5. Khalid

575 58 3
                                    

"Le, kalau sama si Maryam anaknya Sulis, bagaimana?" Ibu menepuk pundakku ketika kami baru saja beranjak dari Musalla, melaksanakan salat Dzuhur.

Duh, ibu masih membahas masalah calon istri rupanya. Aku terdiam beberapa saat, memunggungi ibu.

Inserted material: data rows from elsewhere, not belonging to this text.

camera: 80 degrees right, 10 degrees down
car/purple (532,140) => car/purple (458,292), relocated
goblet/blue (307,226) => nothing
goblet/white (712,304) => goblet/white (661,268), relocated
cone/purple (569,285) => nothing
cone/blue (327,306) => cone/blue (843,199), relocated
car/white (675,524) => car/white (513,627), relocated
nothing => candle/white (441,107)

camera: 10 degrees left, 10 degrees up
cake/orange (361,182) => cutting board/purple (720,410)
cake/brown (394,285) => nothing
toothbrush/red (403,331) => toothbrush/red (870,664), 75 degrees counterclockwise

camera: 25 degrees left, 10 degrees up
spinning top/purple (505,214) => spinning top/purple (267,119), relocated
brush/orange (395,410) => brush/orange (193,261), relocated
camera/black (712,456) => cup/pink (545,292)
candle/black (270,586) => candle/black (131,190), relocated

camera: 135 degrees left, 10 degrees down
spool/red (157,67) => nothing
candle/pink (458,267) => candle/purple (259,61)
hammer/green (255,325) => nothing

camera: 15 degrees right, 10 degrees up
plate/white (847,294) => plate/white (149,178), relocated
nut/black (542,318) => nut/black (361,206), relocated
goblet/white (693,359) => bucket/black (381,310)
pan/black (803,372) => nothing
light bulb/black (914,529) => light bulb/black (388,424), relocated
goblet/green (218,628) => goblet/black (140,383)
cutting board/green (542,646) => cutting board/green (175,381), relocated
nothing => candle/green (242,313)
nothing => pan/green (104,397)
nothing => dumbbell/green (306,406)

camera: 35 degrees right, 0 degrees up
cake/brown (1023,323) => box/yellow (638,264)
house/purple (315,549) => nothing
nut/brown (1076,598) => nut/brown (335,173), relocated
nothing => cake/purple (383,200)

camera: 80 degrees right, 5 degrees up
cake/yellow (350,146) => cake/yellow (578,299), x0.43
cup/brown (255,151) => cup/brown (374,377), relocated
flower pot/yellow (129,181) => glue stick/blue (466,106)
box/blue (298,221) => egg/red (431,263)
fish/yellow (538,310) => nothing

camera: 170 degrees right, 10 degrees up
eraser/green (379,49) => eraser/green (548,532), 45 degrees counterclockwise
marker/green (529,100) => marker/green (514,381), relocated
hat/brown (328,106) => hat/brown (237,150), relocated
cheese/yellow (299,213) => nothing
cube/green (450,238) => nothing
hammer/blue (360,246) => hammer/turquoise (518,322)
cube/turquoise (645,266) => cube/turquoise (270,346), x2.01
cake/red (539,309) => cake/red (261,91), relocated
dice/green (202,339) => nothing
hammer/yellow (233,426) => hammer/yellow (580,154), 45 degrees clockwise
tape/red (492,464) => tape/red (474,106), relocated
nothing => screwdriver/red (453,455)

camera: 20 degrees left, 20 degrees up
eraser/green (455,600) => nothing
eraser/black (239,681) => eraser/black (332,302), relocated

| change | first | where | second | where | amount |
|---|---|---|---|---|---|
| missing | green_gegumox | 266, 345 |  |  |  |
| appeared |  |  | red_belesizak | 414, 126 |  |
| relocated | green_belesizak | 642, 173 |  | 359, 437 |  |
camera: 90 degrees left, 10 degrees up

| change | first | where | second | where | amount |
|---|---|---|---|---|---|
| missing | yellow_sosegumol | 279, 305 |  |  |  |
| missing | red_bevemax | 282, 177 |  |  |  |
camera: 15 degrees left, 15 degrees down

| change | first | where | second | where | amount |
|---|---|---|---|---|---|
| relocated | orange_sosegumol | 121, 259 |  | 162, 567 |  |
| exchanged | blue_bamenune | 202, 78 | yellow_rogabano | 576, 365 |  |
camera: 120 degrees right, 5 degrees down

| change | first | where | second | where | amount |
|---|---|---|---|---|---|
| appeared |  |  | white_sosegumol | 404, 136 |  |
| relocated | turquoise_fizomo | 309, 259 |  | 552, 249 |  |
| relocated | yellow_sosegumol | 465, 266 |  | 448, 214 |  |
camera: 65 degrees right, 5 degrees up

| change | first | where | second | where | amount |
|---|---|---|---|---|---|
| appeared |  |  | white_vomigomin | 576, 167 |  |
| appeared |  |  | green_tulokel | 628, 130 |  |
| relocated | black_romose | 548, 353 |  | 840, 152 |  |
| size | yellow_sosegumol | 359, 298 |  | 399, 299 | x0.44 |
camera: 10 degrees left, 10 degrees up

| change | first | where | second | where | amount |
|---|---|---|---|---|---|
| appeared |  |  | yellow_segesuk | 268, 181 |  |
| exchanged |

Lantas, berbalik sebentar setelah menghela napas cukup dalam.

"Ehm ... nanti saja kita ngobrolnya, Bu. Saya masih mau ngecek dagangan sebentar." Aku tersenyum agak kecut. Membuat alasan yang sangat mengada-ada. Karena sudah jelas daganganku sudah selesai diperiksa. Ibu yang mengerjakannya.

"Ora usah alasan terus kamu, Lid! Kamu pikir, Ibu itu bakalan lupa sama permintaan Ibu pagi tadi? Ibu perhatikan, kamu itu endak ngreken sama sekali tentang hal ini. Alasan terus adanya. Omongan Ibu kamu anggap kentut apa?" Nada suara ibu cukup ketus.

Ibu terus saja mengomel sembari membuka mukenah. Lantas, menggantungnya di gantungan yang menempel di tembok musalla.

"Pokoknya sekarang Ibu endak mau lagi ngasih kendor tentang hal ini. Setiap hari bakal ibu tanyain sampe kamu bosen. Atau, Ibu bakal mati penasaran." Ibu berbalik, kemudian melangkah keluar musalla. Meninggalkanku yang masih kebingungan.

Apa yang harus aku lakukan? Wanita mana yang akan kunikahi? Aku tak mau mengorbankan kehidupan orang lain demi kehidupanku. Mampukah aku membahagiakan istri jika tak ada hasarat kepada perempuan?

Aku terdiam. Kepala tertunduk. Berjalan ke luar musalla, menuju kamar untuk istirahat siang sejenak.

Badanku terlentang dengan tangan yang kujadikan bantal. Mataku menatap kosong ke langit-langit kamar. Mengingat kembali, bagaimana semua ini bermula. Aku tak benar-benar paham bagaimana. Yang kuingat hanyalah ketika beranjak remaja, aku lebih suka melihat lelaki tampan daripada perempuan.

Awalnya, tentu saja aku tak benar-benar mau menerima. Aku menolaknya. Aku keukeuh dengan anggapan bahwa itu hanya mengada-ada saja. Bukan aku yang sebenarnya. Tapi, makin lama, rasa itu makin menjadi dan sangat jelas. Bahkan, aku merasa hampir gila saat pertama kali jatuh hati kepada teman sekelas ketika duduk di bangku SMA.

Tapi, alih-alih menjauh karena malu, aku malah makin dekat dengannya. Dia mungkin berpikir kalau kami bersahabat. Dia pasti merasa demikian, karena saat dia mencurahkan isi hatinya tentang ketertarikannya kepada seorang gadis, hatiku sangat sakit. Rasanya dadaku remuk.

Tapi aku bisa apa? Kecuali terus berpura-pura senang dengan hal itu. Karena kalau tidak, dia pasti akan merasa jijik padaku.

Dan, itu kejadian belasan tahun lalu. Sangat berbeda jika dibandingkan ketika aku mulai mengenal dunia lebih luas. Di saat aku mulai duduk di bangku kuliah dan bergaul dengan banyak orang. Hidup di Surabaya, sebagai mahasiswa. Keadaan sangat berbeda. Bergaul dengan banyak orang, hingga masuk dalam komunitas penyuka sesama jenis.

Tapi untunglah, aku bergaul dalam komunitas itu hanya sebentar. Hanya sekitar enam atau tujuh bulan sebelum aku kembali ke Probolinggo karena telah menyelesaikan studiku.

Dan, salah satu yang membuatku bertahan adalah, salah satu komunitas hijrah bagi orang-orang sepertiku. Para pengurus komunitas--kami menyebut mereka para pendamping--benar-benar mendampingi kami dengan sepenuh hati. Hingga aku memutuskan untuk benar-benar bertaubat. Memutus hubungan dengan komunitas sebelumnya. Mengganti nomor ponsel, akun media sosial, dan semuanya.

***

Dan akhir-akhir ini, berada di sekolah atau di warung adalah hal yang sangat nyaman bagiku. Ibu benar-benar menyerangku hampir tanpa jeda. Tak hanya Maryam, bahkan Ida, Rita, dan entah gadis mana lagi yang ditawarkan ibu padaku. Terlebih lagi akhir-akhir ini, ibu mulai sering mencari informasi tentang anak gadis dari paman atau bibi jauhku. Segala usaha dilakukannya.